— DATA FOR THIS TASK —
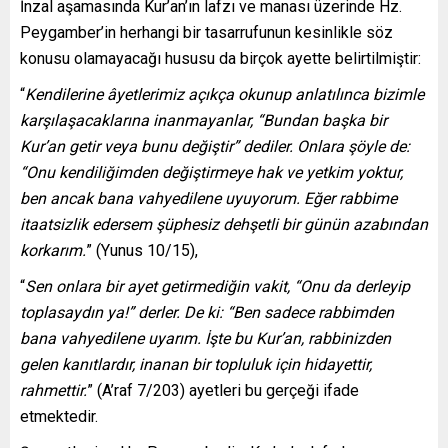
İnzal aşamasında Kur’an’ın lafzı ve manası üzerinde Hz.
Peygamber’in herhangi bir tasarrufunun kesinlikle söz
konusu olamayacağı hususu da birçok ayette belirtilmiştir:
“
Kendilerine âyetlerimiz açıkça okunup anlatılınca bizimle
karşılaşacaklarına inanmayanlar, “Bundan başka bir
Kur’an getir veya bunu değiştir” dediler. Onlara şöyle de:
“Onu kendiliğimden değiştirmeye hak ve yetkim yoktur,
ben ancak bana vahyedilene uyuyorum. Eğer rabbime
itaatsizlik edersem şüphesiz dehşetli bir günün azabından
korkarım.
” (Yunus 10/15),
“
Sen onlara bir ayet getirmediğin vakit, “Onu da derleyip
toplasaydın ya!” derler. De ki: “Ben sadece rabbimden
bana vahyedilene uyarım. İşte bu Kur’an, rabbinizden
gelen kanıtlardır, inanan bir topluluk için hidayettir,
rahmettir.
” (A’raf 7/203) ayetleri bu gerçeği ifade
etmektedir.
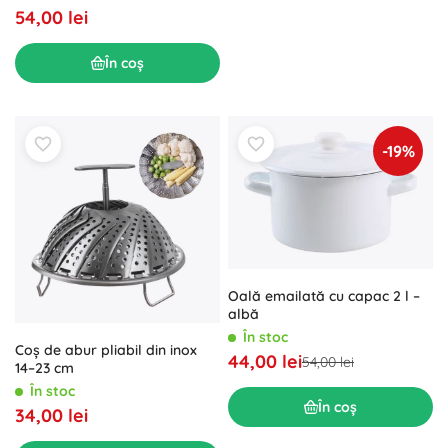
54,00 lei
În coș
-19%
Oală emailată cu capac 2 l –
albă
În stoc
Coș de abur pliabil din inox
44,00 lei
54,00 lei
14–23 cm
În stoc
În coș
34,00 lei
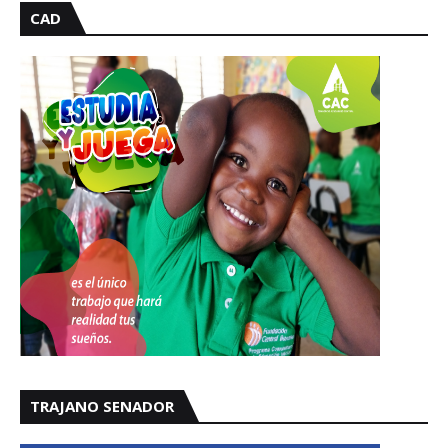
CAD
TRAJANO SENADOR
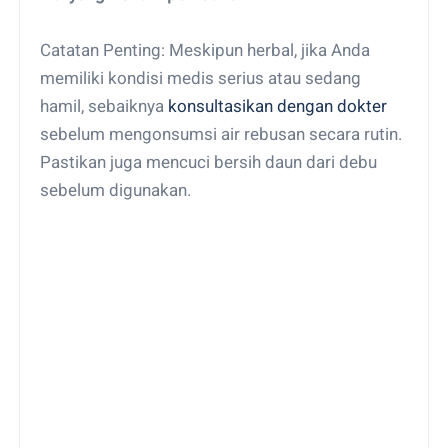
Catatan Penting: Meskipun herbal, jika Anda
memiliki kondisi medis serius atau sedang
hamil, sebaiknya
konsultasikan dengan dokter
sebelum mengonsumsi air rebusan secara rutin.
Pastikan juga mencuci bersih daun dari debu
sebelum digunakan.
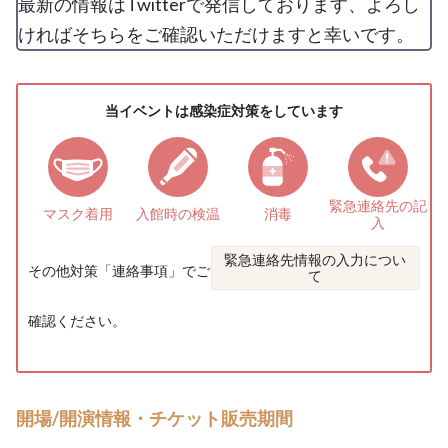
最新の情報はTwitterで発信しております、よろし
ければそちらをご確認いただけますと幸いです。
当イベントは感染症対策をしています
緊急連絡先の
記
マスク着用
入館時の検温
消毒
入
緊急連絡先情報の入力につい
その他対策「
連絡事項
」でご
て
確認ください。
開場/開演情報・チケット販売期間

— EXERCISE DESCRIPTION —
Among the lines above, some may include the string "bana"; state how many, and nothing more.

— SOLUTION —
2